2-SONSUZLUKTAN VURAN IŞIK

2.1K 243 66
                                    




Selam canlarım! Zifiri sulara iyi yolculuklar , keyifli okumalar

Oy ve yorumlarınızı bekliyorum... Her yeri deniz kızı ile doldurun...🧜🏻‍♀️🪷

The Neighbourd- Afraid

Parmades- Özgürce Ağlasam

🧜🏻‍♀️

Bir şey eksik. Hep, her zaman... Boşluğunu hiçbir şey ile dolduramadığım bir eksiklik, kendimi bildim bileli içimde. Ne olduğunu çok aradım, çok düşündüm. Aile, arkadaş, sevgili... Hiçbiri içimdeki anlamsız boşluğu dolduramadığı gibi daha da körükledi.

Sadece bir an, kendimi okyanusa atıp kapalı gözlerimle hiçbir şeyi düşünmeden yüzerken o boşluğun bir an olsun azaldığını hissediyordum. Belki de bu yüzdendi her boş zamanımda kendimi derin sulara atmam. Eskiden bu boşluk için hep, beni bir çöp gibi kapı önüne bırakıp giden insanları suçlardım. İçimdeki boşluğu onların açtığını düşünürdüm. Ne amansız bir yanılgı...

Şimdi o boşluğun daha da büyüdüğünü ve beni yavaş yavaş tükettiğini hissedebiliyorum. Ben de yanlış giden bir şeyler var. Canımı sürekli yakan bir şeyler...

Sanki birilerinin acısını, sürekli içimde yaşıyordum.

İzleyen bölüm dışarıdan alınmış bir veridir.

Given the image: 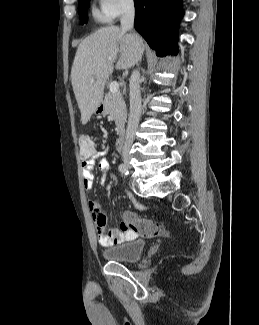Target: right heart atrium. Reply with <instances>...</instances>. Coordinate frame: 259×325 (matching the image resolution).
Wrapping results in <instances>:
<instances>
[{
  "label": "right heart atrium",
  "mask_w": 259,
  "mask_h": 325,
  "mask_svg": "<svg viewBox=\"0 0 259 325\" xmlns=\"http://www.w3.org/2000/svg\"><path fill=\"white\" fill-rule=\"evenodd\" d=\"M99 12L105 20H113L133 7L134 0H98Z\"/></svg>",
  "instance_id": "1"
}]
</instances>
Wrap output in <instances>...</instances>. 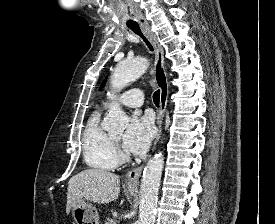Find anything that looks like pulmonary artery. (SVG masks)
<instances>
[{"label": "pulmonary artery", "instance_id": "pulmonary-artery-1", "mask_svg": "<svg viewBox=\"0 0 275 224\" xmlns=\"http://www.w3.org/2000/svg\"><path fill=\"white\" fill-rule=\"evenodd\" d=\"M120 102L127 107H141L144 104V93L141 89L138 88L128 90L120 98ZM104 106H107V103H105Z\"/></svg>", "mask_w": 275, "mask_h": 224}]
</instances>
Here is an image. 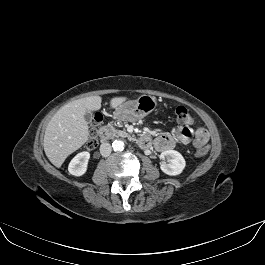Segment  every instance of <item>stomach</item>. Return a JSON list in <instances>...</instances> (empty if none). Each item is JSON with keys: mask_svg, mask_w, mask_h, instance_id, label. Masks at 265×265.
<instances>
[{"mask_svg": "<svg viewBox=\"0 0 265 265\" xmlns=\"http://www.w3.org/2000/svg\"><path fill=\"white\" fill-rule=\"evenodd\" d=\"M157 106V100L151 95H142L136 100L122 103L114 112L119 120L134 122L151 113Z\"/></svg>", "mask_w": 265, "mask_h": 265, "instance_id": "0dacf381", "label": "stomach"}]
</instances>
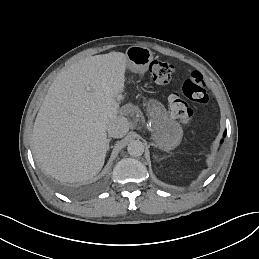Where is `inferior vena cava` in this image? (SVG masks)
I'll list each match as a JSON object with an SVG mask.
<instances>
[{
    "mask_svg": "<svg viewBox=\"0 0 259 259\" xmlns=\"http://www.w3.org/2000/svg\"><path fill=\"white\" fill-rule=\"evenodd\" d=\"M129 130V122L123 116H117L107 126L108 135L112 138H122Z\"/></svg>",
    "mask_w": 259,
    "mask_h": 259,
    "instance_id": "inferior-vena-cava-1",
    "label": "inferior vena cava"
}]
</instances>
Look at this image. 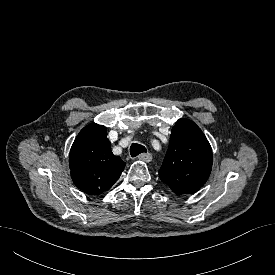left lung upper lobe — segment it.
<instances>
[{
	"mask_svg": "<svg viewBox=\"0 0 275 275\" xmlns=\"http://www.w3.org/2000/svg\"><path fill=\"white\" fill-rule=\"evenodd\" d=\"M212 168V149L191 120L179 119L171 130L170 143L160 179L176 194L193 193L207 181Z\"/></svg>",
	"mask_w": 275,
	"mask_h": 275,
	"instance_id": "5c2ea615",
	"label": "left lung upper lobe"
}]
</instances>
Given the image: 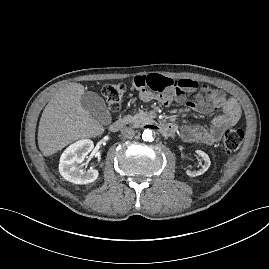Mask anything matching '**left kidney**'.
Listing matches in <instances>:
<instances>
[{
  "instance_id": "1",
  "label": "left kidney",
  "mask_w": 269,
  "mask_h": 269,
  "mask_svg": "<svg viewBox=\"0 0 269 269\" xmlns=\"http://www.w3.org/2000/svg\"><path fill=\"white\" fill-rule=\"evenodd\" d=\"M196 153L198 154V156L202 157V159L204 160V164H201V168L197 171L187 170L186 174L190 177L202 175L203 173H205L208 170V168L211 165L210 158L205 152H203L201 150H196Z\"/></svg>"
}]
</instances>
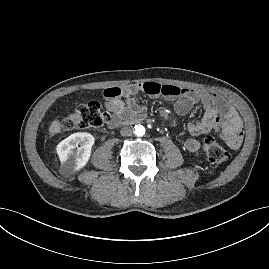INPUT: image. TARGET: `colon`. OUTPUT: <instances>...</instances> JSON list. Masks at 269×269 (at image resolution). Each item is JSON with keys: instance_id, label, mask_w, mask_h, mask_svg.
<instances>
[{"instance_id": "obj_1", "label": "colon", "mask_w": 269, "mask_h": 269, "mask_svg": "<svg viewBox=\"0 0 269 269\" xmlns=\"http://www.w3.org/2000/svg\"><path fill=\"white\" fill-rule=\"evenodd\" d=\"M111 116L104 111L98 102H89L77 106L70 114L62 120L64 130H81L99 128L110 122ZM202 148L214 165L225 163L229 154L224 147L218 144L212 136H205L202 141Z\"/></svg>"}]
</instances>
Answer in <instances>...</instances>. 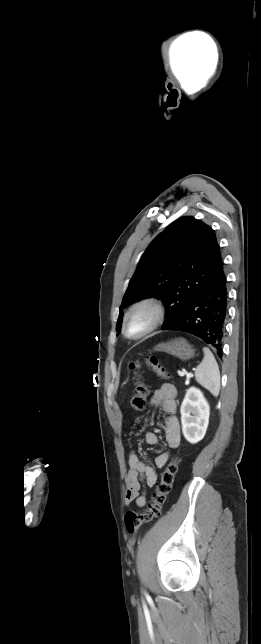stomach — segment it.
Masks as SVG:
<instances>
[{"mask_svg":"<svg viewBox=\"0 0 261 644\" xmlns=\"http://www.w3.org/2000/svg\"><path fill=\"white\" fill-rule=\"evenodd\" d=\"M154 350L169 353L181 360H189L195 353L193 347L183 338H176L166 343H160Z\"/></svg>","mask_w":261,"mask_h":644,"instance_id":"stomach-1","label":"stomach"}]
</instances>
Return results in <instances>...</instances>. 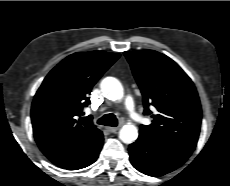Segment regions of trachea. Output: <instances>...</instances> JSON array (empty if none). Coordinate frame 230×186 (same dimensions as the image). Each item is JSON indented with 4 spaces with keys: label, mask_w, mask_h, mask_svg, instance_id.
<instances>
[{
    "label": "trachea",
    "mask_w": 230,
    "mask_h": 186,
    "mask_svg": "<svg viewBox=\"0 0 230 186\" xmlns=\"http://www.w3.org/2000/svg\"><path fill=\"white\" fill-rule=\"evenodd\" d=\"M98 124L100 125H105V126H112V127H116L117 126V118L114 114L110 113V114H105L103 115L98 121Z\"/></svg>",
    "instance_id": "1"
}]
</instances>
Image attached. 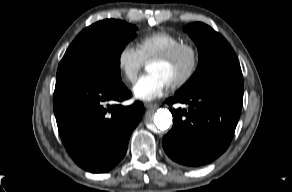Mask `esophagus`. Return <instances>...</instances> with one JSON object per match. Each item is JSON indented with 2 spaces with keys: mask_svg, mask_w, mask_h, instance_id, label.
Returning <instances> with one entry per match:
<instances>
[{
  "mask_svg": "<svg viewBox=\"0 0 292 192\" xmlns=\"http://www.w3.org/2000/svg\"><path fill=\"white\" fill-rule=\"evenodd\" d=\"M144 106L147 108V109H155L158 107V104L157 103H150V102H146L144 103Z\"/></svg>",
  "mask_w": 292,
  "mask_h": 192,
  "instance_id": "esophagus-1",
  "label": "esophagus"
}]
</instances>
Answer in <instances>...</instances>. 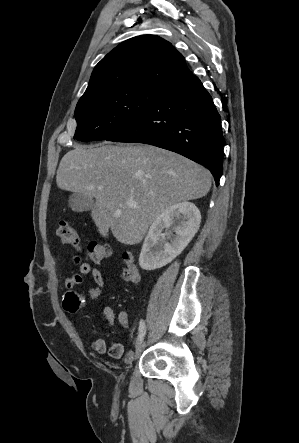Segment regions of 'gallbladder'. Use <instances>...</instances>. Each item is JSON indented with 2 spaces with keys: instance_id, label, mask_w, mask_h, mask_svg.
Masks as SVG:
<instances>
[{
  "instance_id": "bac80fb5",
  "label": "gallbladder",
  "mask_w": 299,
  "mask_h": 443,
  "mask_svg": "<svg viewBox=\"0 0 299 443\" xmlns=\"http://www.w3.org/2000/svg\"><path fill=\"white\" fill-rule=\"evenodd\" d=\"M69 207L75 212L90 211L93 208L94 200L92 197L82 193H73L69 197Z\"/></svg>"
}]
</instances>
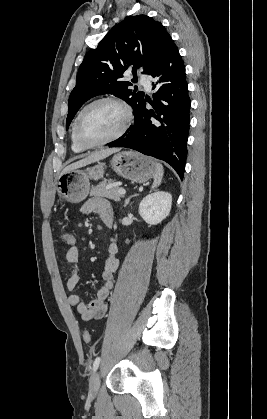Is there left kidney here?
<instances>
[{
	"label": "left kidney",
	"instance_id": "left-kidney-1",
	"mask_svg": "<svg viewBox=\"0 0 267 419\" xmlns=\"http://www.w3.org/2000/svg\"><path fill=\"white\" fill-rule=\"evenodd\" d=\"M171 206L170 193L155 192L143 198L139 205V214L148 224L157 225L169 215Z\"/></svg>",
	"mask_w": 267,
	"mask_h": 419
}]
</instances>
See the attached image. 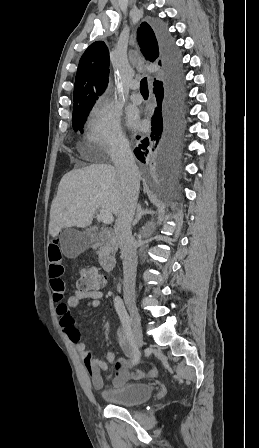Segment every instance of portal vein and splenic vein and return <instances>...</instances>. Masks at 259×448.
Returning a JSON list of instances; mask_svg holds the SVG:
<instances>
[{
	"label": "portal vein and splenic vein",
	"mask_w": 259,
	"mask_h": 448,
	"mask_svg": "<svg viewBox=\"0 0 259 448\" xmlns=\"http://www.w3.org/2000/svg\"><path fill=\"white\" fill-rule=\"evenodd\" d=\"M100 218H101L103 224H112V222H114V218H113L111 212H107V210H101Z\"/></svg>",
	"instance_id": "1"
}]
</instances>
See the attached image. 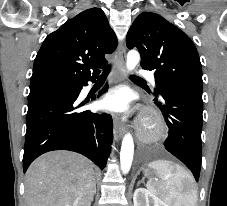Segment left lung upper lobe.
I'll return each instance as SVG.
<instances>
[{
    "mask_svg": "<svg viewBox=\"0 0 227 206\" xmlns=\"http://www.w3.org/2000/svg\"><path fill=\"white\" fill-rule=\"evenodd\" d=\"M126 45L138 48L143 69L155 71L159 93L167 88L202 93V68L194 43L162 16L141 13L128 31Z\"/></svg>",
    "mask_w": 227,
    "mask_h": 206,
    "instance_id": "obj_1",
    "label": "left lung upper lobe"
}]
</instances>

Nilay'ın destek vermek ister gibi sıktığı elimi yavaşça elinden çektim. Dün gece beni okyanusun önünde çığlık çığlığa bağırırken bulmuş ve geçirdiğim ufak çaplı sinir harbi için hayli telaşlanmıştı. Her ne kadar ben Göktuğ'un evini basmak için elinden kurtulmaya çalışsam da buna izin vermemiş ve az sonra çıkacak test sonucu sonrası onu şikayet etmemi söylemişti.

Tabii ki de aptal bir şikayetle yırtmasına izin vermeyecektim ama Nilay'a öyle yapacağımı söylemiştim. Seri adımlarla okulun spor binasına girip olimpik havuza doğru giderken kafamdaki tüm kötü düşüncülerin sahibi sırıtarak koridorun sonunda göründü. "Lütfen sakin ol, ödül alacaksın birazdan. Aptal bir kavgayla emeklerini çöpe atma, o da bunu istiyor." Arkadaşım belki de ilk defa bu kadar haklıydı. O yüzden onu kafamı sallayarak onayladım ve Göktuğ'u görmezden gelerek jüri üyelerinin ve hocalarımın olduğu masaya ilerlemeye devam ettim.

"Zavallı Elis... Gözde yüzücümüzün hazin geçmişi onun başarısını gölgeliyor." Derin bir nefes alarak arkamı döndüğümde Göktuğ'un alayla sırıtan suratı da sert bir şekilde değişti. "Demişler hakkında," diyerek kaşlarını kaldırdığında içimde arşa çıkan öfkeye rağmen gülümsedim.

"Birazdan kupamı kaldırdığımda tekrar konuşalım Göktuğ." Dedim herkesin susup bizi dinlediğinin bilincinde olarak. "Zira başarılarımın ışığı, geçmişimin gölgesini kapatıyor."

Başka bir şey demeden arkamı döndüğümde onun da, "Göreceğiz..." diye fısıldadığını duydum ama pek de umurumda değildi.

Jürilerin olduğu masaya geldiğimde ilk gözüme çarpan Boran hocanın öfkeli bakışları oldu. Kendisi ile yıllardır çalışırdım ve onu bir kez olsun böyle öfkeli bir şekilde görmemiştim. Kendisi dünyanın en sakin ve harika insanı olabilirdi. "Hocam, bir sorun mu var?" Sorum ile masadaki herkesin bakışları bana döndü.

Fısıldamalar bir artar bir azalırken jürilerden biri elindeki kağıdı havaya kaldırarak bana ters bir bakış attı. "Sonuçlar geldi Elis." Boran hoca hala gözlerime bakmıyordu ve benim için bir abi gibi olan adamın gözlerime bakmaktan kaçınması çoktan canımı sıkmaya yetmişti.

"O zaman ödülümü alıp gidebilir miyim?" diye sordum biraz sert bir tonda. İnsanda keyif bile bırakmamışlardı. Alkışlar eşliğinde almam gereken ödülümü, sanki ayıp bir şey yapıyormuşum gibi duvarlar arkasında alacaktım.